I am way behind in posting to my blog.  I had some things that I wanted to post about, but just have not had any time lately.  Anyway, enough excuses.  Here is catch up post #1.

I was in Winnipeg a week or so ago for work, but also combined the trip with a little sight seeing and catching up with some family members.  One of my colleagues, who is from the Winnipeg area, suggested that we head over to the Chocolate Shop.  What an experience!

The Chocolate Shop has had various incarnations, and apparently was the place to go when my Aunt was younger.  In its current incarnation, the Chocolate Shop is both a restaurant and a culinary arts school.  As it was told to me, the school was started by a former member of an Aboriginal youth gang who now works with marginalized young people.

I initially ordered the bison burger on bannock.  The waiter looked doubtful for a moment, and said “Well, you could have that…  but we’re out of buffalo, so it would be beef…  and I think we’re out of bannock, too…”  I ordered the enchilada special instead.  Not exactly traditional to the Cree people, but it was definitely good – and cheap to boot!

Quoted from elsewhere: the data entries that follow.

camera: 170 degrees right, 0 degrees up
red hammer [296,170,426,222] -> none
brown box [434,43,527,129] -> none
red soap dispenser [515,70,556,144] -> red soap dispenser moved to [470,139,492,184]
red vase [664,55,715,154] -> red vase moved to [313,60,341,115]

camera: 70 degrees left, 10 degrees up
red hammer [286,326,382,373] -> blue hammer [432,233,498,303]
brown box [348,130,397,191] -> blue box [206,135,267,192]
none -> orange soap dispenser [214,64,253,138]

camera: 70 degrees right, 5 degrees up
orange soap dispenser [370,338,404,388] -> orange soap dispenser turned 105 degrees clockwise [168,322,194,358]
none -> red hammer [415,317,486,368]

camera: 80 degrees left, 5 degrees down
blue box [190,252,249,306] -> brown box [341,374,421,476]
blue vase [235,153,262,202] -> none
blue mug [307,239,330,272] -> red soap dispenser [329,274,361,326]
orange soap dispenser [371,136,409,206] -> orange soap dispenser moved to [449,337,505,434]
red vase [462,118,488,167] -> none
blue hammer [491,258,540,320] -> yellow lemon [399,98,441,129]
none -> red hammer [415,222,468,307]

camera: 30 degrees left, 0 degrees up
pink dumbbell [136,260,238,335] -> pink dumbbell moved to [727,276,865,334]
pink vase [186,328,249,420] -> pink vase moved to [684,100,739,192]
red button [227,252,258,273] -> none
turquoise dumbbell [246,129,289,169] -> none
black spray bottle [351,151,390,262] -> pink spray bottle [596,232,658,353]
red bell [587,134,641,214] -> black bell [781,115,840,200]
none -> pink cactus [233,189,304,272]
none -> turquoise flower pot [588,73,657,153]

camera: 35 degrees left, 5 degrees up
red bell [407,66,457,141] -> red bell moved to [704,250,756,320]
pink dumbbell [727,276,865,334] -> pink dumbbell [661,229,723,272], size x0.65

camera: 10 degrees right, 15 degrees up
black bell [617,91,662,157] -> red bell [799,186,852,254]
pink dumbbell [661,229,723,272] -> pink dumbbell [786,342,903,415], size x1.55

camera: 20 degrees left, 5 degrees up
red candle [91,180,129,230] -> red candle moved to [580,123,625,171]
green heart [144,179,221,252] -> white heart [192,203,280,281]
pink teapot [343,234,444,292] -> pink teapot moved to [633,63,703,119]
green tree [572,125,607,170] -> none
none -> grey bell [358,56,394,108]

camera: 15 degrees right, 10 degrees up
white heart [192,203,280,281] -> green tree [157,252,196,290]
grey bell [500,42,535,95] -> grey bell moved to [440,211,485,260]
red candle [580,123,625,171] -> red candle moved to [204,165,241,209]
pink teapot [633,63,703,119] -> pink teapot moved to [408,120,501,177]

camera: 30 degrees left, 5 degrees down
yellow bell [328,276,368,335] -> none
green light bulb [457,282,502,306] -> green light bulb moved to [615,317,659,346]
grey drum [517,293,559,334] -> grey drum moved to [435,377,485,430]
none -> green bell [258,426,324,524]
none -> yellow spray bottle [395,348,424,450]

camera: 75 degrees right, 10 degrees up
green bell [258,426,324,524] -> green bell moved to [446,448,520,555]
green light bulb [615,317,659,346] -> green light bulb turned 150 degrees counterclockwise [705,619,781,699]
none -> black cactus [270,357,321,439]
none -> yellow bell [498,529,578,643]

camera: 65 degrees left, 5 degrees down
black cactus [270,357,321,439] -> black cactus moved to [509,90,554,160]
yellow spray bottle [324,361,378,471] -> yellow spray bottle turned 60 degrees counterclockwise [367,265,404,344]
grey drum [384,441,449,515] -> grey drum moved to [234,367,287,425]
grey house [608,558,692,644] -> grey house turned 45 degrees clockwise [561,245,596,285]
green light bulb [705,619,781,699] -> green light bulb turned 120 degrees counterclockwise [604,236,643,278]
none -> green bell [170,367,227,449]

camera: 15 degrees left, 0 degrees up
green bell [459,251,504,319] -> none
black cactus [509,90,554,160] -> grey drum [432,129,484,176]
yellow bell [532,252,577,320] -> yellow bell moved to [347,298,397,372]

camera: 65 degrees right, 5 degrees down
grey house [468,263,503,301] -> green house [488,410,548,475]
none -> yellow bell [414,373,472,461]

We were also treated to an impromptu performance by a champion hoop dancer who, according to my Aunt, might be from nearby Peguis First Nation.  How he did not knock furniture – or himself – over in that small space was beyond me!

Overall, the Chocolate Shop was quirky, but the food was great and the price was right.  On top of all that, the funds they raise get reinvested in their training program.  If you are in Winnipeg, I would definitely recommend checking it out.